Application of Laplacian Mixture Model to Image and Video Retrieval
thesisposted on 08.06.2021, 12:40 by Tahir Amin
In this study we present a new approach to feature extraction for image and video retrieval. A Laplacian mixture model is proposed to model the peaky distributions of the wavelet coefficients. The proposed method extracts a low dimensional feature vector which is very important for the retrieval efficiency of the system in terms of response time. Although the importance of effective feature set cannot be overemphasized, yet it is very hard to describe image similarity with only low level features. Learning from the user feedback may enhance the system performance significantly. This approach, known as the relevance feedback, is adopted to further improve the efficiency of the system. The system learns from the user input in the form of positive and negative examples. The parameters of the system are modified by the user behavior. The parameters of the Laplacian mixture model are used to represent texture information of the images. The experimental evaluation indicates the high discriminatory power of the proposed features.
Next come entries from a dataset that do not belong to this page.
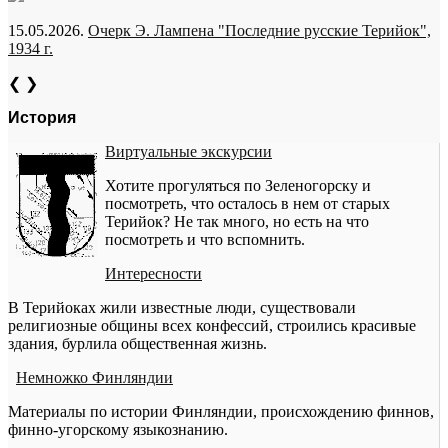
15.05.2026.
Очерк Э. Лампена "Последние русские Терийок",
1934 г.
❮
❯
История
Виртуальные экскурсии
Хотите прогуляться по Зеленогорску и
посмотреть, что осталось в нем от старых
Терийок? Не так много, но есть на что
посмотреть и что вспомнить.
Интересности
В Терийоках жили известные люди, существовали
религиозные общины всех конфессий, строились красивые
здания, бурлила общественная жизнь.
Немножко Финляндии
Материалы по истории Финляндии, происхождению финнов,
финно-угорскому языкознанию.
The traditional measures of distance between two vectors like city-block or Euclidean are linear in nature. The human visual system does not follow this simple linear model. Therefore, a non-linear approach to the distance measure for defining the similarity between the two images is also explored in this work. It is observed that non-linear modelling of similarity yields more satisfactory performance and increases the retrieval performance by 7.5 per cent. Video is primarily mult-model, i.e., it contains different media components like audio, speech, visual information (frames) and caption (text). Traditionally, visual information is used for the video indexing and retrieval. The visual contents in the videos are very important; however, in some cases visual information is not very helpful for finding clues to the events. For example, certain action sequences such as goal events in a soccer game and explosion in a news video are easier to identify in the audio domain than in the visual domain. Since the proposed feature extraction scheme is based on the shape of the wavelet coefficient distribution, therefore it can also be applied to analyze the embedded audio contents of the video. We use audio information for indexing video clips. A feedback mechanism is also studied to improve the performance of the system.